A nossa história sem nós

Notícias Magazine

Eu não gostava das respostas que dava às perguntas que me fazias, não gostava da maneira como me sentava quando conversávamos. Não gostava da pessoa que era contigo.

Lia no teu rosto o reflexo do que encontravas no meu. Os teus olhos espelhavam o incómodo. Não gostava da pessoa que era contigo e, no entanto, quando tentava mudar, falhava sempre.

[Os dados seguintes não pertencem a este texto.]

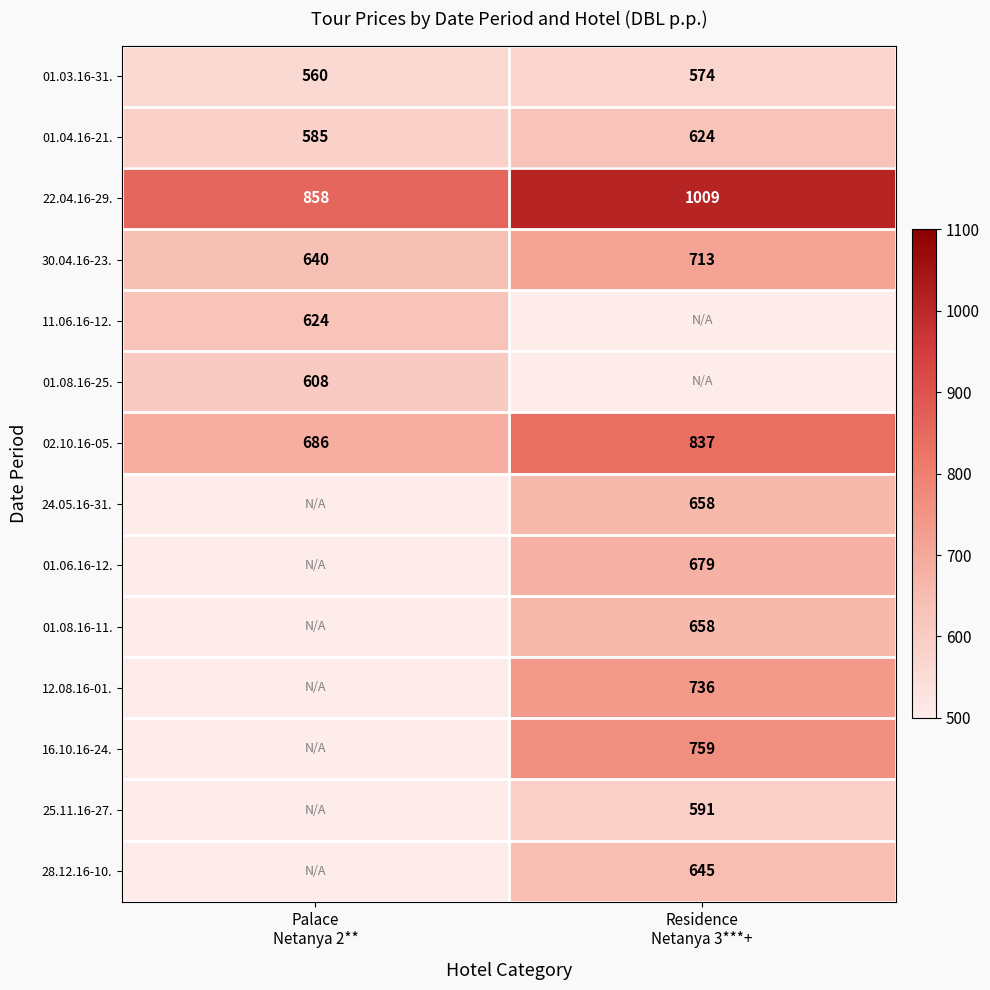

Which category has the lowest value across all series?

Palace
Netanya 2**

Era como se os gestos não me obedecessem, como se as palavras recusassem fazer-me a vontade, como se tivesse deixado de conseguir pronunciá-las e fossem elas, palavras independentes, a pronunciarem-me a mim. Era como se não existisse escolha.

A forma como me entendias, a pessoa que achavas que era, não dava espaço para que mudasse. Assim me convenci de que já não conseguia ser outro aos teus olhos. Quando fazia o contrário do que esperavas, afirmavas que estava a ser irónico, rias mesmo quando não tinha graça. Demonstravas-me que não havia razão para contrariar a minha natureza, a natureza que me impunhas. Eu conheço-te, dizia a tua voz.

No início, era eu que procurava maneiras de exprimir o que os teus olhos me pediam. Não resistia ao teu contentamento, existia para uma certa expressão do teu rosto. Nesse tempo, não custava fazer-te a vontade, ser ator de mim próprio, usar o meu corpo e a minha voz para representar um papel que me parecia inofensivo. Como as drogas, quando quis sair, era tarde. As tuas certezas não me deixavam regressar a mim. Já não conseguias acreditar naquele que era realmente.

Agora, não sei onde estás. Houve um momento em que os nossos corpos se afastaram, foram puxados em direções opostas. Se tivesse sido capaz de mostrar-te, se tivesses podido ver, qual teria sido a nossa história?

Longe, ficarás para sempre a recordar alguém que não existia de facto. Longe, ficarei sempre preso a dúvidas, como se me afundasse num mar gelado e noturno, como se as dúvidas fossem pesos a levarem-me para o fundo. Agora, deixaram de existir espelhos a refletir aqueles que éramos juntos: eu para ti, tu para mim.